Monday, May 28, 2012

A Screaming, Smiling Kind of Day

What a day! There are days when I just want to scream out in frustration and tell the day to be over already; and then there are days when I smile ear-to-ear and love how things are going.

Today was both.

Let me explain. There is a test that your car has to pass once a year to get your license renewed. And like everywhere else, everyone jokes about the hassle of it.

We've been extremely lucky for seven years and have always passed the test on the first try. This year, I was guaranteed to pass. I have a two year old car and I went to have the car serviced last week in anticipation of the test. I asked them to look the entire car over, and I spent 1500 shekel (about $450) on the brakes.

I was set.

So, today was a day off for the kids since it's the day after Shavuot (don't ask - they need a day off to recover from their one day holiday). So I worked crazy hours and then took the kids to drop Josh off at his office. Then we went for the test. Now, as an immigrant without car language in Hebrew, the test is either going to make you laugh or cry.

They have you pull into a spot and they start yelling at you in unintelligible Hebrew (even for Hebrew speakers). What they are saying is anyone's guess, and when you don't know what the heck they want, they just gesture louder and more ferociously. Everything includes fast movements.

"Slam on the brakes! Now!"

"Turn the wheel. Faster. Faster. Faster."

"Right blinker. No, not that one. Right. Now left. Fast."

It feels like a try-out for the car Olympics and I was seriously in a state of anxiety by the time they finished. Then, they waved a paper at me and barked, "To the office."

So, I pulled over the car, gathered all the kids together, and marched into the office to pay my bill. "Whew!" I thought. "I've finished for another year."

As the woman was signing the papers, she started circling things and stamping things. "Um, wait," I said. "Did I pass?"

She looked up, and smirked at the guy standing next to me who was already smirking in their shared knowledge. "No. You need to fix the lkjlkjlkjlkjlkjlkjjjjjjjjjjjjjjjjjjjjjjj"

And there it was again. I had no idea what she was saying. None. Zero.

It's amazing how quickly a smart, educated person can be made to feel like an absolute idiot when they don't know the language. I tried to tell her that I really do know Hebrew. That I get by. That I read my kids' homework assignments and I pay the bills. That I function each day. And that I just don't know car language.

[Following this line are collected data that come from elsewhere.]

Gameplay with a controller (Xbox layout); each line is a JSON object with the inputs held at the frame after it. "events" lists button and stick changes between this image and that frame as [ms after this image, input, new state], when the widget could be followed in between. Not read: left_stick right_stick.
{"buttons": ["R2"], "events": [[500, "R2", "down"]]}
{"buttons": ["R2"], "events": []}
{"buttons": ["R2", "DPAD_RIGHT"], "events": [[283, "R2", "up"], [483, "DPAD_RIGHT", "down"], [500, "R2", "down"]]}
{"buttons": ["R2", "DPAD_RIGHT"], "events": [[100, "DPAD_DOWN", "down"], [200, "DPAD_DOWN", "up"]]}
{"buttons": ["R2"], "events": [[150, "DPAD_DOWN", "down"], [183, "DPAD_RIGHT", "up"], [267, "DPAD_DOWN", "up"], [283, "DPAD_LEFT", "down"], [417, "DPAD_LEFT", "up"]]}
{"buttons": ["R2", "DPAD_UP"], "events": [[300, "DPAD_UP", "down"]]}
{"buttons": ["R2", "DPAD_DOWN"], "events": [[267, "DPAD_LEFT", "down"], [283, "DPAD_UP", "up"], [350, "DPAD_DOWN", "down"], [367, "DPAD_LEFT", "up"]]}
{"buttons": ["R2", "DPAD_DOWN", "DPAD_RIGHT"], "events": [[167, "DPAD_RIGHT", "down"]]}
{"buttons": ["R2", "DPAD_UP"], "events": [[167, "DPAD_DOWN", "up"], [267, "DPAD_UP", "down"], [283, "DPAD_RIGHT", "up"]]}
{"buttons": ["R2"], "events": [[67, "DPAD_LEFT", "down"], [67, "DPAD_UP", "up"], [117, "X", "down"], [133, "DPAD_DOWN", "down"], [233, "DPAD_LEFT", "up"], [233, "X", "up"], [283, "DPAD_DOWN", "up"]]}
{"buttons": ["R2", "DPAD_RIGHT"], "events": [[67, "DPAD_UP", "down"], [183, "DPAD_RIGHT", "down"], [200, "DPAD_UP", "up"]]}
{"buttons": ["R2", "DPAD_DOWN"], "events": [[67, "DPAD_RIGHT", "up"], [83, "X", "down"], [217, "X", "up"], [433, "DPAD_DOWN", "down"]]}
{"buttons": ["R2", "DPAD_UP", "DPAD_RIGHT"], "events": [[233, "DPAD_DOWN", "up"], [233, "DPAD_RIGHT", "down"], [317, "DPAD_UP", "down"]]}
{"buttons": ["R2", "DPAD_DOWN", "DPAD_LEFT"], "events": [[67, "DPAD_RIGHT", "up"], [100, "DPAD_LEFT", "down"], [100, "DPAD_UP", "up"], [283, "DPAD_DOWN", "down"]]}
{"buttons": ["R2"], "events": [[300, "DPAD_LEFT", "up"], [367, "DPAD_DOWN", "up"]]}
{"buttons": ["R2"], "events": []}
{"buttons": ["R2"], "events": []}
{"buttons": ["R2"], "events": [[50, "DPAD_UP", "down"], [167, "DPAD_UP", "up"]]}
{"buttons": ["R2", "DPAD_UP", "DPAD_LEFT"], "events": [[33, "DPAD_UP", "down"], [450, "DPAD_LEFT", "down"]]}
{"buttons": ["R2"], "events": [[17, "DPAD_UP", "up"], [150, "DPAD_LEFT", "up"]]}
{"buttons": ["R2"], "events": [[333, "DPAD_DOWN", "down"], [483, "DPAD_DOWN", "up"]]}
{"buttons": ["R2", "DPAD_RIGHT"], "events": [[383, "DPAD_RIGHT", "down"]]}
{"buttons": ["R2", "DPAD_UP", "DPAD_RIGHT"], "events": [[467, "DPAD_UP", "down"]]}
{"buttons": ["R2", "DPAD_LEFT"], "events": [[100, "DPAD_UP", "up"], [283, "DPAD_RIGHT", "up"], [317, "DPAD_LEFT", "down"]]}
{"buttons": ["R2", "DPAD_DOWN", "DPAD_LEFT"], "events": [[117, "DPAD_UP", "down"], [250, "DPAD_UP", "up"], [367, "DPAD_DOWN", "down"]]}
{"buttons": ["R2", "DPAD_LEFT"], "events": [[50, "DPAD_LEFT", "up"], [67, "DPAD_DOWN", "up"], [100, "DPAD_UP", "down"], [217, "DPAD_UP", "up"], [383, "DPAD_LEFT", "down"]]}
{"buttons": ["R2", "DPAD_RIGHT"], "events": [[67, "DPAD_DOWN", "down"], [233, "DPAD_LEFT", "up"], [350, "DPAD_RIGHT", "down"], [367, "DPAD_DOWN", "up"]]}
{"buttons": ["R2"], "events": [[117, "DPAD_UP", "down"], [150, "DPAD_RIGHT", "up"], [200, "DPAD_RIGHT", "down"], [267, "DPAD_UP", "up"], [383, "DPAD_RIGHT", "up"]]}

But suddenly, all of her speech became very slllllloooooooooow and drawn out. The wheel. Something about the wheel.

They were all gesticulating now and pretending to turn a wheel. Then, they started speaking even more slowly, and translating words like 40 shekel.

Oh good grief.

So, I paid my fee, realized I would have to go back to the shop to get the car fixed and then back to Jerusalem for another test, and marched the kids out of the office.

I decided that I was either going to cry or figure out how to brush off this experience, so I had the kids start to chant with me, "Test - You Suck! Test - You Suck!" Then I had to explain why they can't use the phrase "you suck" at any other time. Oopps...bad mom.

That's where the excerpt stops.